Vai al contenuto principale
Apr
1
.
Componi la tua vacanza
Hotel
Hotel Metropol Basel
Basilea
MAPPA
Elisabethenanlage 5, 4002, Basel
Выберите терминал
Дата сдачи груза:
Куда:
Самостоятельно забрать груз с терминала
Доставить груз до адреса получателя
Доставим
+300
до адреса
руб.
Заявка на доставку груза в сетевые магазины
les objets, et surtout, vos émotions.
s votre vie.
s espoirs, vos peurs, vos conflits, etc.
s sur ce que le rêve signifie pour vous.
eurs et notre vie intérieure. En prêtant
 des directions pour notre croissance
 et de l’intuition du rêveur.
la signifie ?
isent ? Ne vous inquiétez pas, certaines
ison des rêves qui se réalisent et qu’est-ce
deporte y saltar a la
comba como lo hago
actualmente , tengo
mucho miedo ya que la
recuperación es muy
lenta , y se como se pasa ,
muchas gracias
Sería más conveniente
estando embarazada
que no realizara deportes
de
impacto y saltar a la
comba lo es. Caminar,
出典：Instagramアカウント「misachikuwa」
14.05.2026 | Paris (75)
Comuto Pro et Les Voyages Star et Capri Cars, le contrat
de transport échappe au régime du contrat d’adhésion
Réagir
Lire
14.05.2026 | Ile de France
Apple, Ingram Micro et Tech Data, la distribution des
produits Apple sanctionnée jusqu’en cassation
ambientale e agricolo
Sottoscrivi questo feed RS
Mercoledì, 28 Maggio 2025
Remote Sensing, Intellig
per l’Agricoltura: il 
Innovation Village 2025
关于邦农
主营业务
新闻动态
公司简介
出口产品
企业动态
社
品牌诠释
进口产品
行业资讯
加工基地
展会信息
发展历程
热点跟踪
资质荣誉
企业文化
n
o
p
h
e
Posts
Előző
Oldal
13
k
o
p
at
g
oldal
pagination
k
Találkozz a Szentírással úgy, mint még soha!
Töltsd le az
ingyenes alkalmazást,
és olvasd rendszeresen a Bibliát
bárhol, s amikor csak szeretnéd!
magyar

=====

PROBLEM STATEMENT:
Return the lines of the records exactly, from the first line up to and including the line that contains "comba lo es.".

COMPLETED EXERCISE:
Vai al contenuto principale
Apr
1
.
Componi la tua vacanza
Hotel
Hotel Metropol Basel
Basilea
MAPPA
Elisabethenanlage 5, 4002, Basel
Выберите терминал
Дата сдачи груза:
Куда:
Самостоятельно забрать груз с терминала
Доставить груз до адреса получателя
Доставим
+300
до адреса
руб.
Заявка на доставку груза в сетевые магазины
les objets, et surtout, vos émotions.
s votre vie.
s espoirs, vos peurs, vos conflits, etc.
s sur ce que le rêve signifie pour vous.
eurs et notre vie intérieure. En prêtant
 des directions pour notre croissance
 et de l’intuition du rêveur.
la signifie ?
isent ? Ne vous inquiétez pas, certaines
ison des rêves qui se réalisent et qu’est-ce
deporte y saltar a la
comba como lo hago
actualmente , tengo
mucho miedo ya que la
recuperación es muy
lenta , y se como se pasa ,
muchas gracias
Sería más conveniente
estando embarazada
que no realizara deportes
de
impacto y saltar a la
comba lo es. Caminar,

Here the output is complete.